Стремление Иннокентия вернуть Святую Землю являлось настолько всеобъемлющим, что его приоритеты были очевидны. Но все же интересно, какие чувства охватили его при известии о завоевании Константинополя. Он подвергал греков критике за отказ поддержать крестовый поход в 1198 году. Ему было известно о нарушении обещаний, данных уроженцам Запада, а также об убийстве императора, которого он некогда отказался поддержать. Именно Иннокентий, в отличие от многих других средневековых пап, придавал чрезвычайно большое значение папской власти, простиравшееся над всеми церковным и мирским сферам жизни.

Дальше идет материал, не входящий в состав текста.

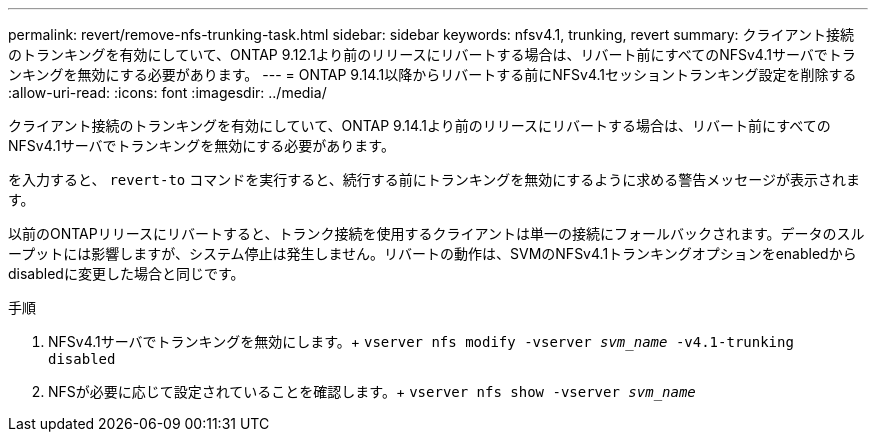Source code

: ---
permalink: revert/remove-nfs-trunking-task.html 
sidebar: sidebar 
keywords: nfsv4.1, trunking, revert 
summary: クライアント接続のトランキングを有効にしていて、ONTAP 9.12.1より前のリリースにリバートする場合は、リバート前にすべてのNFSv4.1サーバでトランキングを無効にする必要があります。 
---
= ONTAP 9.14.1以降からリバートする前にNFSv4.1セッショントランキング設定を削除する
:allow-uri-read: 
:icons: font
:imagesdir: ../media/


[role="lead"]
クライアント接続のトランキングを有効にしていて、ONTAP 9.14.1より前のリリースにリバートする場合は、リバート前にすべてのNFSv4.1サーバでトランキングを無効にする必要があります。

を入力すると、 `revert-to` コマンドを実行すると、続行する前にトランキングを無効にするように求める警告メッセージが表示されます。

以前のONTAPリリースにリバートすると、トランク接続を使用するクライアントは単一の接続にフォールバックされます。データのスループットには影響しますが、システム停止は発生しません。リバートの動作は、SVMのNFSv4.1トランキングオプションをenabledからdisabledに変更した場合と同じです。

.手順
. NFSv4.1サーバでトランキングを無効にします。+
`vserver nfs modify -vserver _svm_name_ -v4.1-trunking disabled`
. NFSが必要に応じて設定されていることを確認します。+
`vserver nfs show -vserver _svm_name_`

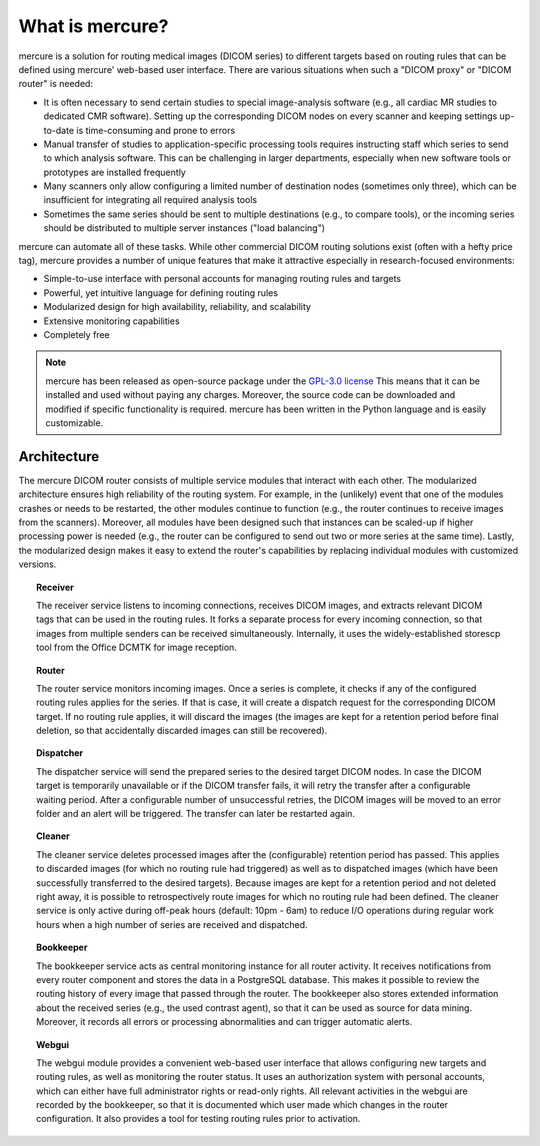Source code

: What is mercure?
===============

.. image:: scheme.png
   :width: 550px
   :align: center

mercure is a solution for routing medical images (DICOM series) to different targets based on routing rules that can be defined using mercure' web-based user interface. There are various situations when such a "DICOM proxy" or "DICOM router" is needed:

* It is often necessary to send certain studies to special image-analysis software (e.g., all cardiac MR studies to dedicated CMR software). Setting up the corresponding DICOM nodes on every scanner and keeping settings up-to-date is time-consuming and prone to errors
* Manual transfer of studies to application-specific processing tools requires instructing staff which series to send to which analysis software. This can be challenging in larger departments, especially when new software tools or prototypes are installed frequently
* Many scanners only allow configuring a limited number of destination nodes (sometimes only three), which can be insufficient for integrating all required analysis tools
* Sometimes the same series should be sent to multiple destinations (e.g., to compare tools), or the incoming series should be distributed to multiple server instances ("load balancing")

mercure can automate all of these tasks. While other commercial DICOM routing solutions exist (often with a hefty price tag), mercure provides a number of unique features that make it attractive especially in research-focused environments:

* Simple-to-use interface with personal accounts for managing routing rules and targets
* Powerful, yet intuitive language for defining routing rules
* Modularized design for high availability, reliability, and scalability
* Extensive monitoring capabilities
* Completely free

.. note:: mercure has been released as open-source package under the `GPL-3.0 license <https://www.gnu.org/licenses/gpl-3.0.en.html>`_ This means that it can be installed and used without paying any charges. Moreover, the source code can be downloaded and modified if specific functionality is required. mercure has been written in the Python language and is easily customizable.


Architecture
------------

The mercure DICOM router consists of multiple service modules that interact with each other. The modularized architecture ensures high reliability of the routing system. For example, in the (unlikely) event that one of the modules crashes or needs to be restarted, the other modules continue to function (e.g., the router continues to receive images from the scanners). Moreover, all modules have been designed such that instances can be scaled-up if higher processing power is needed (e.g., the router can be configured to send out two or more series at the same time). Lastly, the modularized design makes it easy to extend the router's capabilities by replacing individual modules with customized versions.

.. topic:: Receiver

    The receiver service listens to incoming connections, receives DICOM images, and extracts relevant DICOM tags that can be used in the routing rules. It forks a separate process for every incoming connection, so that images from multiple senders can be received simultaneously. Internally, it uses the widely-established storescp tool from the Office DCMTK for image reception.

.. topic:: Router

    The router service monitors incoming images. Once a series is complete, it checks if any of the configured routing rules applies for the series. If that is case, it will create a dispatch request for the corresponding DICOM target. If no routing rule applies, it will discard the images (the images are kept for a retention period before final deletion, so that accidentally discarded images can still be recovered).

.. topic:: Dispatcher

    The dispatcher service will send the prepared series to the desired target DICOM nodes. In case the DICOM target is temporarily unavailable or if the DICOM transfer fails, it will retry the transfer after a configurable waiting period. After a configurable number of unsuccessful retries, the DICOM images will be moved to an error folder and an alert will be triggered. The transfer can later be restarted again.

.. topic:: Cleaner

    The cleaner service deletes processed images after the (configurable) retention period has passed. This applies to discarded images (for which no routing rule had triggered) as well as to dispatched images (which have been successfully transferred to the desired targets). Because images are kept for a retention period and not deleted right away, it is possible to retrospectively route images for which no routing rule had been defined. The cleaner service is only active during off-peak hours (default: 10pm - 6am) to reduce I/O operations during regular work hours when a high number of series are received and dispatched.

.. topic:: Bookkeeper

    The bookkeeper service acts as central monitoring instance for all router activity. It receives notifications from every router component and stores the data in a PostgreSQL database. This makes it possible to review the routing history of every image that passed through the router. The bookkeeper also stores extended information about the received series (e.g., the used contrast agent), so that it can be used as source for data mining. Moreover, it records all errors or processing abnormalities and can trigger automatic alerts.

.. topic:: Webgui

    The webgui module provides a convenient web-based user interface that allows configuring new targets and routing rules, as well as monitoring the router status. It uses an authorization system with personal accounts, which can either have full administrator rights or read-only rights. All relevant activities in the webgui are recorded by the bookkeeper, so that it is documented which user made which changes in the router configuration. It also provides a tool for testing routing rules prior to activation.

Несомненно, возвышение Рима над еретической греко-православной церковью не могло не быть его целью.[625] На чьей же стороне мог оказаться Господь, обеспечивший победу крестоносцев?
В письме императору Балдуину от 7 ноября 1204 года Иннокентий выражал радость по поводу захвата Константинополя, называя его «величественным чудом». В этом письме, как и в том, что было направлено 13 ноября духовенству крестоносной армии, он представлял эти события как передачу господом Византийской империи «от гордых — смиренным, от непокорных — послушным, от раскольников — католикам…» По его словам, это «было сотворено Богом и нам представляется чудом».[626] Иннокентий был удовлетворен и как знак особого благоволения дал Латинской империи папское покровительство. Он провозгласил сохранение завоеванных земель достойным отпущения грехов (то есть приравнял к крестовому походу на Святую Землю). Другими словами, он использовал фундаментальную часть концепции крестового похода, защиту христианских земель, для обеспечения сиюминутных надобностей императора Балдуина. И все же, должно быть, слишком наивно представляя необходимую для укрепления новых завоеваний работу, папа Иннокентий по-прежнему думал, что крестовый поход сможет продолжить движение на Левант.
Ряд писем начала 1205 года демонстрирует продолжение эйфории Иннокентия. Похоже, он был полностью охвачен мыслями о могучем продвижении католической церкви. Ему казалось, что божественное одобрение возвещает наступление Золотого века, когда произойдет освобождение Святой Земли, возвращение к престолу святого Петра всех отколовшихся христиан, обращение множества язычников и спасение Израиля — то есть грядет Второе Пришествие и конец света. Перспективы были внушительными, но именно они представлялась папе естественным развитием.[627] Он продолжал открыто говорить о радости в связи с событиями в Константинополе: «Я охвачен радостью, равно как и мои приближенные, мысля о чудесах, свидетелями которых мы становимся в эти дни».[628]